Passage shown:
== Segment start ==

On Wednesday, Nadler told reporters that he was “confident” Mueller will appear before his panel, and that he would issue a subpoena “if we have to.”
“We want him to testify openly. I think the American people need that,” Nadler added. “I think, frankly, it’s his duty to the American people. And we’ll make that happen.”
Mueller spoke publicly last week for the first time since the start of his 22-month investigation into Russian interference in the 2016 election and whether President Donald Trump sought to obstruct the probe. In addition to formally closing down his investigation and resigning from the Justice Department, Mueller said: “I hope and expect that this is the only time that I will speak to you in this manner.”
But he said that if he testifies before Congress, his remarks “will not go beyond our report.”
“The work speaks for itself,” Mueller added. “The report is my testimony.”
Getting Mueller in front of the cameras is House Democrats’ top priority as they seek to spotlight the special counsel’s evidence outlining Trump’s efforts to obstruct the investigation. Democrats are also going to federal court as soon as next week to compel former White House counsel Don McGahn’s testimony, and they have issued subpoenas to other former Trump aides whose testimony Mueller cited in his 448-page report.

== Segment end ==

Data below:
== Segment start ==

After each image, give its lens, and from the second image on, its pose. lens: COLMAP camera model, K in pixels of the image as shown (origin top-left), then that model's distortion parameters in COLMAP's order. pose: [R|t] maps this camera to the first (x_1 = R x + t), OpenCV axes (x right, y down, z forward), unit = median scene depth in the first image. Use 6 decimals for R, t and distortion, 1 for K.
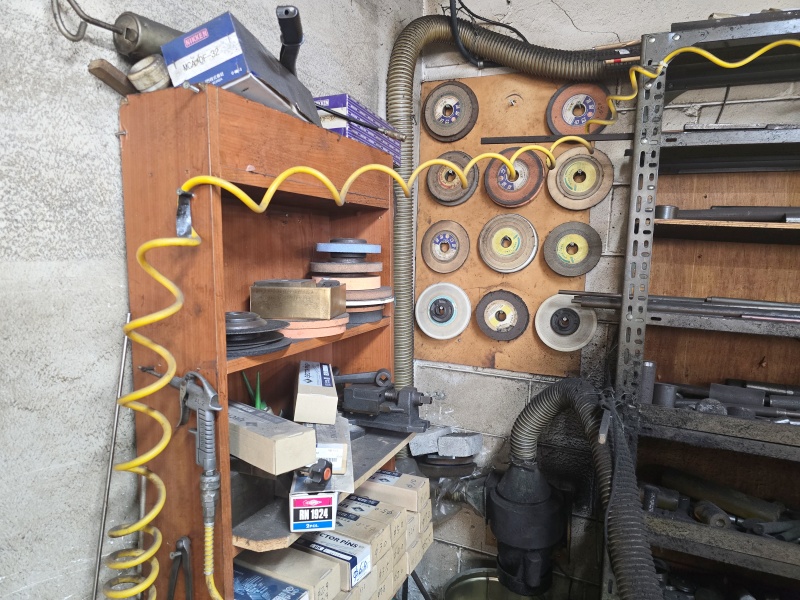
lens RADIAL K [[544.5, 0, 397.7], [0, 544.5, 307.3], [0, 0, 1]] dist [0.046585, -0.044943]
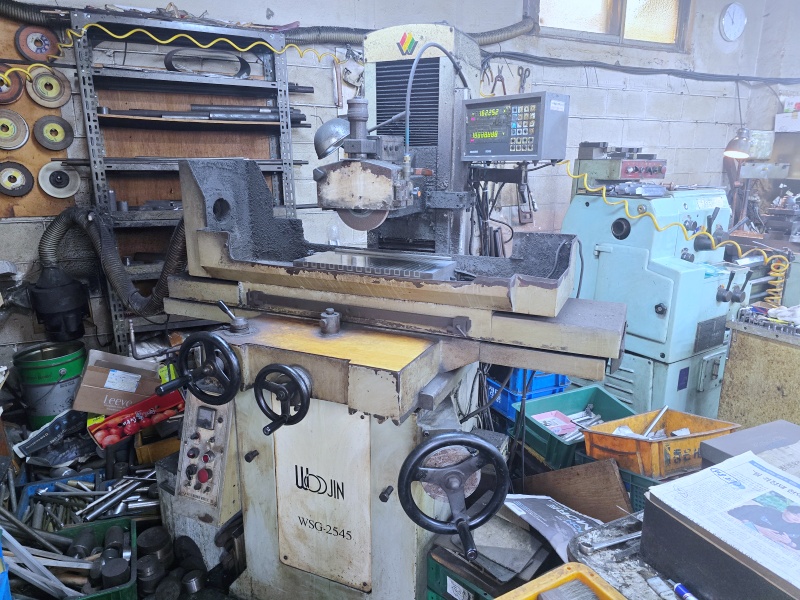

== Segment end ==

Activity list:
(a) Answer from the Mueller passage, one line each:
(i) How many months did Mueller's investigation run?
(ii) How many pages is Mueller's report?
(iii) Which former White House counsel's testimony do Democrats plan to compel in federal court?
(b) According to the Mueller passage, why is getting Mueller in front of the cameras the top priority for House Democrats? Reply in one to three sentences.
(c) Write the next part of the Mueller passage, picking up after its final sentence.

Answers:
(a)
(i) 22 months
(ii) 448 pages
(iii) Don McGahn

(b) House Democrats want to spotlight the special counsel's evidence outlining Trump's efforts to obstruct the investigation.

(c)
Their efforts also come as Pelosi faces pressure to launch a formal impeachment inquiry. During the same meeting Tuesday night, Pelosi stood firm against such proceedings, saying Trump should be “in prison,” not impeached.
But Nadler, who has publicly resisted calls to kick off an impeachment inquiry, made the case to Pelosi for opening one, saying it would strengthen his committee’s standing in federal court as it seeks to haul McGahn and other witnesses before the panel.
Around 60 Democrats have come out in support of impeachment proceedings, and several more have said publicly and privately that Mueller’s testimony will be the deciding factor.
Trump issued a blanket claim of executive privilege over Mueller’s full report and underlying evidence, but Attorney General William Barr has said he does not have an issue with Mueller testifying.
Some Republicans, too, have urged Mueller to testify before Congress, including Rep. Doug Collins of Georgia, Nadler’s GOP counterpart.